The Hobby Shops Are Dying!

This morning, I was browsing an old edition of FineScale Modeler and read a letter from a reader who was lamenting the closing of a local hobby shop (LHS) near his home.  The sign in the window said “Closing and Everything Must Go”.

The writer was suggesting that the ease of Internet ordering and our desire to use it killed off this small business.  And he was correct, to a degree.

Maybe all of us have contributed to the demise of the local hobby shop.  As a practical matter, specialty retailers of all types are in trouble.  They cannot possibly carry the range of stock that customers might be looking for.  They are small businesses, and therefore cannot take advantage of size to obtain goods at lesser prices.  And their cost of goods plus overhead means they cannot offer goods at a significant discount.
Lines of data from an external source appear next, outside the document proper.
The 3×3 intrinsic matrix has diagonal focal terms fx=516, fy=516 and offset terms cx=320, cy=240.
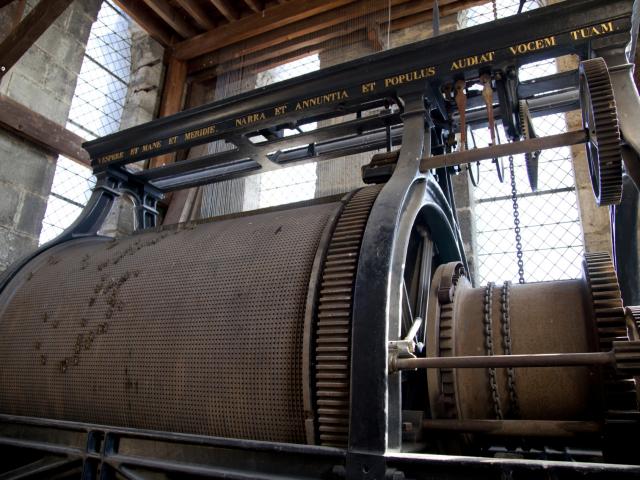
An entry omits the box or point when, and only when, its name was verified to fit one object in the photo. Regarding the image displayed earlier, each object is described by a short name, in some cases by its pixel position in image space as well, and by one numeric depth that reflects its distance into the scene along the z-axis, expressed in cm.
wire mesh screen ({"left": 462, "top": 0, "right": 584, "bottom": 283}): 516
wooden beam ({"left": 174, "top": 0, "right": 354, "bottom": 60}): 656
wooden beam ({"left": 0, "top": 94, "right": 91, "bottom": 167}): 470
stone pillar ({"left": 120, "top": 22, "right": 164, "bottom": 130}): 677
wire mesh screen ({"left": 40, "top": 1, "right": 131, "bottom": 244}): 562
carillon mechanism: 152
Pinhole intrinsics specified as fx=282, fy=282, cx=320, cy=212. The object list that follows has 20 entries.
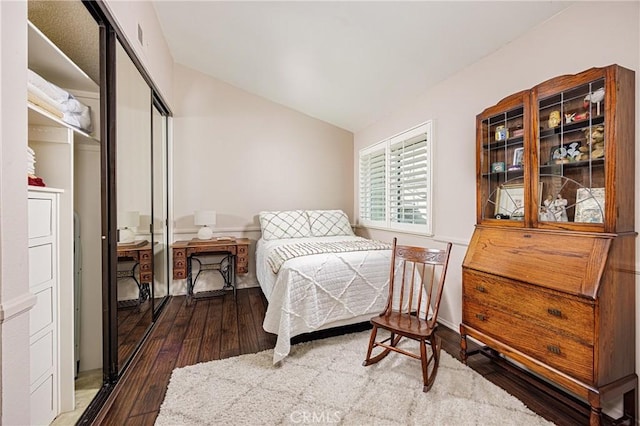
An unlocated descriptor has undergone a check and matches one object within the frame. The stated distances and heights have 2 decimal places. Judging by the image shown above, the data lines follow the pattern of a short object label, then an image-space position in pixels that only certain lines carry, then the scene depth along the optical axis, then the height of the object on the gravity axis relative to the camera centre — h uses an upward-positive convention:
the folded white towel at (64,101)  1.33 +0.59
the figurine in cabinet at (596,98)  1.49 +0.61
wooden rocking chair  1.83 -0.79
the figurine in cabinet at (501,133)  2.02 +0.56
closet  1.38 +0.04
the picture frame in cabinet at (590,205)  1.52 +0.03
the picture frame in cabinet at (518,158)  1.93 +0.36
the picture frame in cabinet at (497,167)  2.06 +0.32
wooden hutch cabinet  1.40 -0.19
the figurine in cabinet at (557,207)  1.69 +0.02
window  2.98 +0.35
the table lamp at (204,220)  3.62 -0.12
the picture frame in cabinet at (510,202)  1.93 +0.06
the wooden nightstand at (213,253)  3.33 -0.60
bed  2.24 -0.64
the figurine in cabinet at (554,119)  1.70 +0.55
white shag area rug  1.55 -1.13
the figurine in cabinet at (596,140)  1.51 +0.39
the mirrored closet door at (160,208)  2.96 +0.03
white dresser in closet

Years ago, I represented an LHS that specialized in R/C kits and accessories, not plastic scale models.  However, the thing that amazed me is the cost of much of what he sold.  His margins were tiny.  I don’t know how he stayed in business.  I bet one has to move a lot of merchandise to make a living in the hobby shop business, and when the customers come in for a few bottles of paint now and then, it is not going to be that profitable.

If I lived near an LHS, I would make sure I would be a frequent customer.  As it is, I am 27 miles from an okay LHS and 58 miles from a really great one.  If a major mail order house will ship me a package for $8.99 and I will know what is in stock, why spend more on gas (not to count wear-and-tear on the car) to go to the hobby shop where I might not find what I need?

Everyone says they enjoy going to a hobby shop and looking at the goods on display.  I am afraid the way things are going, that will be a simple pleasure we will no longer be able to enjoy.

So rather than hobbyists being sent on a guilt trip because we are not at the LHS everyday buying things, I would suggest that part of the solution would be for manufacturers and distributors to remember that it was not they who introduced most people to the hobby.  

It was the LHS.  Maybe they should look at sharpening their pencils and finding price points for their sales to the LHS that will help him/her attract customers and stay in business so that the LHS can bring new modelers into the hobby to buy the manufacturer’s products.

That is not all of the solution, but it might be part of it.